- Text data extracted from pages
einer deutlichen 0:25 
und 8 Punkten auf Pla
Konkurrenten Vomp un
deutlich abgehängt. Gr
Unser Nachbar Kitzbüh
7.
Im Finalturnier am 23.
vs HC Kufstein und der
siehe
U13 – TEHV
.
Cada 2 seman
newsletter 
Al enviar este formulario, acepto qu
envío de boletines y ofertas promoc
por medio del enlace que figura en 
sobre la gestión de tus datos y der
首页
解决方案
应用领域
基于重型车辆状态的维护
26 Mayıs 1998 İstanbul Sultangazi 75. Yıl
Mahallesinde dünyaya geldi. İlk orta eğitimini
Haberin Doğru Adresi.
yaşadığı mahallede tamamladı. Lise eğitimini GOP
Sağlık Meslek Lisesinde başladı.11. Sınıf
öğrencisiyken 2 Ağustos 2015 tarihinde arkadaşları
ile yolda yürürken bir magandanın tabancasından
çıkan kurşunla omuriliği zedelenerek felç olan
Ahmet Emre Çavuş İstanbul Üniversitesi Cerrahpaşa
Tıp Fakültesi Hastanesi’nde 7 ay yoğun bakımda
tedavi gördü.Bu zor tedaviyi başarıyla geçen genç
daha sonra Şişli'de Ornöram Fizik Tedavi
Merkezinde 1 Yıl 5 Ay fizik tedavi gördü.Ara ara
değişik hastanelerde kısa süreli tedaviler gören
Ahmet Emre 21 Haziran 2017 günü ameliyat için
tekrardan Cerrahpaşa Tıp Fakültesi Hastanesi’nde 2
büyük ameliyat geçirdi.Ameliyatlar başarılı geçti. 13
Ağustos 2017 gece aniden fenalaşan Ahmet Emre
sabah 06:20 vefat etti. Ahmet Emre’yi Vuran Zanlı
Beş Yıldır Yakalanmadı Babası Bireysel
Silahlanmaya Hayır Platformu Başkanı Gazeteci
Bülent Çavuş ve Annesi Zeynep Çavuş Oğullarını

---

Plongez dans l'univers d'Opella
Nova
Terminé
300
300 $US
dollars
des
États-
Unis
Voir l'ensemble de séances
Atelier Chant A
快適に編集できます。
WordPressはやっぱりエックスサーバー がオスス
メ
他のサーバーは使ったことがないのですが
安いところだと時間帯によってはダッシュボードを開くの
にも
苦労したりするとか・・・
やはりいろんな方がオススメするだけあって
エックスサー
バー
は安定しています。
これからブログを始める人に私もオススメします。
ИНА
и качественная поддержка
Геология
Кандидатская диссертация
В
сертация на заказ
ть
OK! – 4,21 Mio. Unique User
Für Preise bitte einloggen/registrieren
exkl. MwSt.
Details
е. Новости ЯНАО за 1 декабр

--

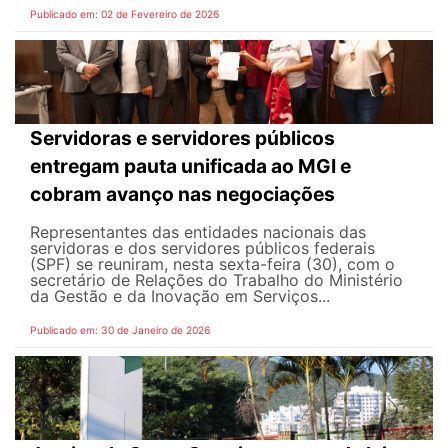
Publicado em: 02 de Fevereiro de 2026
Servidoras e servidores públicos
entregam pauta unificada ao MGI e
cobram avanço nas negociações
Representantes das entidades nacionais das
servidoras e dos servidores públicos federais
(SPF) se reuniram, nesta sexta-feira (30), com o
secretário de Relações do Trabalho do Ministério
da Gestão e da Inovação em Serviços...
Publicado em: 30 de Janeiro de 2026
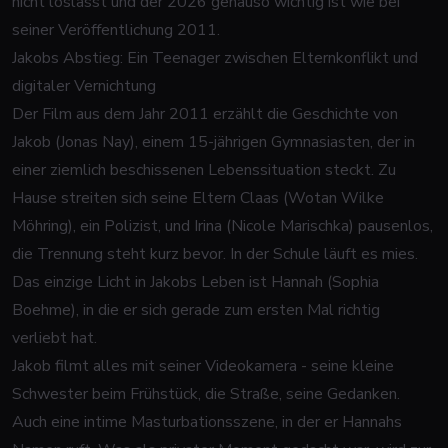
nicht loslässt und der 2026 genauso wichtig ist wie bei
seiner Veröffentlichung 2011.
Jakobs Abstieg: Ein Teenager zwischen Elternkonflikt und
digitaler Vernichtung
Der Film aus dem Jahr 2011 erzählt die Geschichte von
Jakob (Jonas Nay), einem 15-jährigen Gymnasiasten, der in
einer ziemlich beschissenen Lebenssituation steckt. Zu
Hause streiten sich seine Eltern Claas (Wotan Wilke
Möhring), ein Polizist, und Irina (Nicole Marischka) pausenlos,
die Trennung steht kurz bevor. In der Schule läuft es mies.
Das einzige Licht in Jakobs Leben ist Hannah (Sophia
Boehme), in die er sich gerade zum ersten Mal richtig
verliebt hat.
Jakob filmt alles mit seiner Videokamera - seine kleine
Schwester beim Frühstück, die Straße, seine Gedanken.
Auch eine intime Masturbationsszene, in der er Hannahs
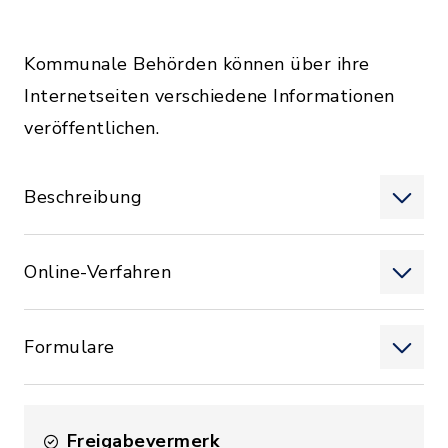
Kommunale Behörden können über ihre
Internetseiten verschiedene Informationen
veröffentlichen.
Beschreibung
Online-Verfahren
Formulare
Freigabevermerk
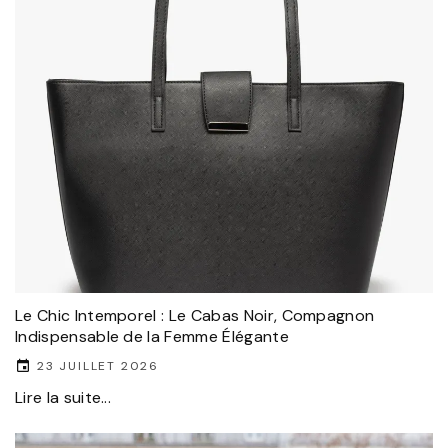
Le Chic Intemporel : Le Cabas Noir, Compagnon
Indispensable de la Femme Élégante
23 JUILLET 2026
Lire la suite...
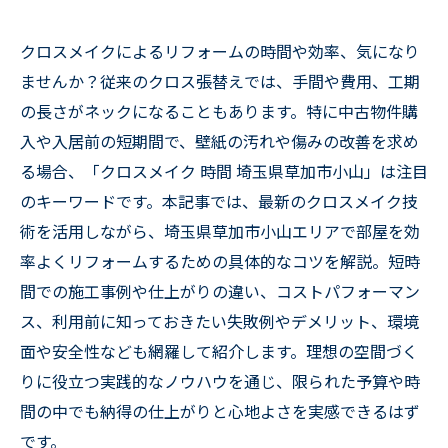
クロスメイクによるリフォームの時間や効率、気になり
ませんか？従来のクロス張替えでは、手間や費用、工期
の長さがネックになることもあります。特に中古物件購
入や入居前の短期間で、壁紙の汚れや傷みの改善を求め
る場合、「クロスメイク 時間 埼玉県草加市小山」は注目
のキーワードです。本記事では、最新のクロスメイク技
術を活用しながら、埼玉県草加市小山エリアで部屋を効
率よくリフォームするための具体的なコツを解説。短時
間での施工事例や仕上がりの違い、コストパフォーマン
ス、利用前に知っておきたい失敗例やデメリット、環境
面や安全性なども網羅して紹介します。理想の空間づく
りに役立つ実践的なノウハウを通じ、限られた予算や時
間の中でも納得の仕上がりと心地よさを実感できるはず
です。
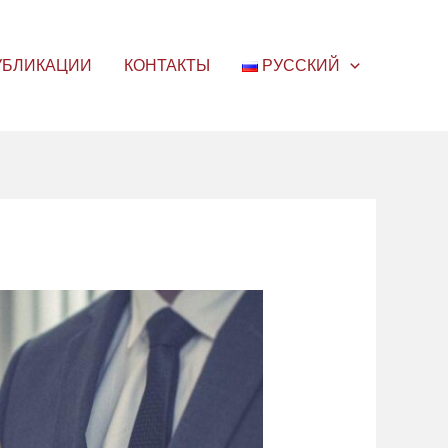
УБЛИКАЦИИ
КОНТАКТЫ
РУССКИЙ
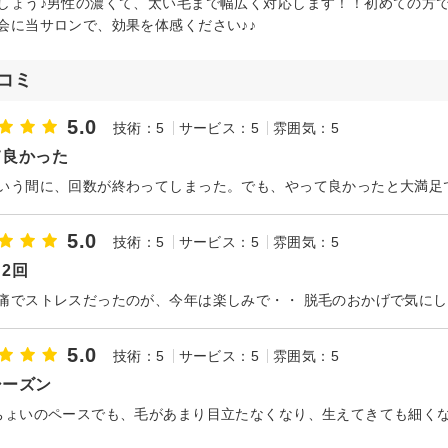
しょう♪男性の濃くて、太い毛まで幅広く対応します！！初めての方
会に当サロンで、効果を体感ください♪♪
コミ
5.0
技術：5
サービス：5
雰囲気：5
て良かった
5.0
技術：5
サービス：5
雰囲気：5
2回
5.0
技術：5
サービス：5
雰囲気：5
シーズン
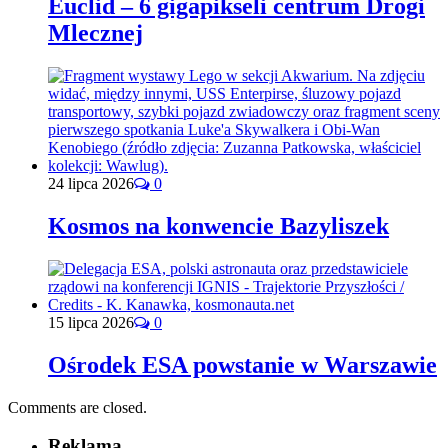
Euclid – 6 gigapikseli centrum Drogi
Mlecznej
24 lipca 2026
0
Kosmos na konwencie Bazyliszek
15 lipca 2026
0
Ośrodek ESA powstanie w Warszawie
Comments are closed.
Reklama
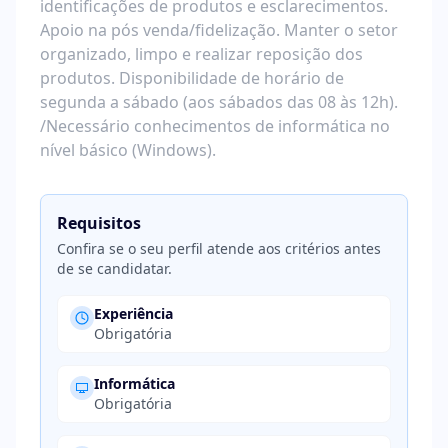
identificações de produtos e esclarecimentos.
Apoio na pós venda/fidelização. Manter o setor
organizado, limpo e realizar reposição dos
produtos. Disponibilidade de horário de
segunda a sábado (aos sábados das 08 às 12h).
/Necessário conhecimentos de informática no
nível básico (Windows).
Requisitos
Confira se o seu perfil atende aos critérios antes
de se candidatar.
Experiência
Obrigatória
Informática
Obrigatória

- EXERCISE PROMPT
Copy out the listing unchanged from the line with "einer deutlichen 0:25" to the line with "Bülent Çavuş ve", including both of those lines.

- ANSWER TO THIS TASK
einer deutlichen 0:25 
und 8 Punkten auf Pla
Konkurrenten Vomp un
deutlich abgehängt. Gr
Unser Nachbar Kitzbüh
7.
Im Finalturnier am 23.
vs HC Kufstein und der
siehe
U13 – TEHV
.
Cada 2 seman
newsletter 
Al enviar este formulario, acepto qu
envío de boletines y ofertas promoc
por medio del enlace que figura en 
sobre la gestión de tus datos y der
首页
解决方案
应用领域
基于重型车辆状态的维护
26 Mayıs 1998 İstanbul Sultangazi 75. Yıl
Mahallesinde dünyaya geldi. İlk orta eğitimini
Haberin Doğru Adresi.
yaşadığı mahallede tamamladı. Lise eğitimini GOP
Sağlık Meslek Lisesinde başladı.11. Sınıf
öğrencisiyken 2 Ağustos 2015 tarihinde arkadaşları
ile yolda yürürken bir magandanın tabancasından
çıkan kurşunla omuriliği zedelenerek felç olan
Ahmet Emre Çavuş İstanbul Üniversitesi Cerrahpaşa
Tıp Fakültesi Hastanesi’nde 7 ay yoğun bakımda
tedavi gördü.Bu zor tedaviyi başarıyla geçen genç
daha sonra Şişli'de Ornöram Fizik Tedavi
Merkezinde 1 Yıl 5 Ay fizik tedavi gördü.Ara ara
değişik hastanelerde kısa süreli tedaviler gören
Ahmet Emre 21 Haziran 2017 günü ameliyat için
tekrardan Cerrahpaşa Tıp Fakültesi Hastanesi’nde 2
büyük ameliyat geçirdi.Ameliyatlar başarılı geçti. 13
Ağustos 2017 gece aniden fenalaşan Ahmet Emre
sabah 06:20 vefat etti. Ahmet Emre’yi Vuran Zanlı
Beş Yıldır Yakalanmadı Babası Bireysel
Silahlanmaya Hayır Platformu Başkanı Gazeteci
Bülent Çavuş ve Annesi Zeynep Çavuş Oğullarını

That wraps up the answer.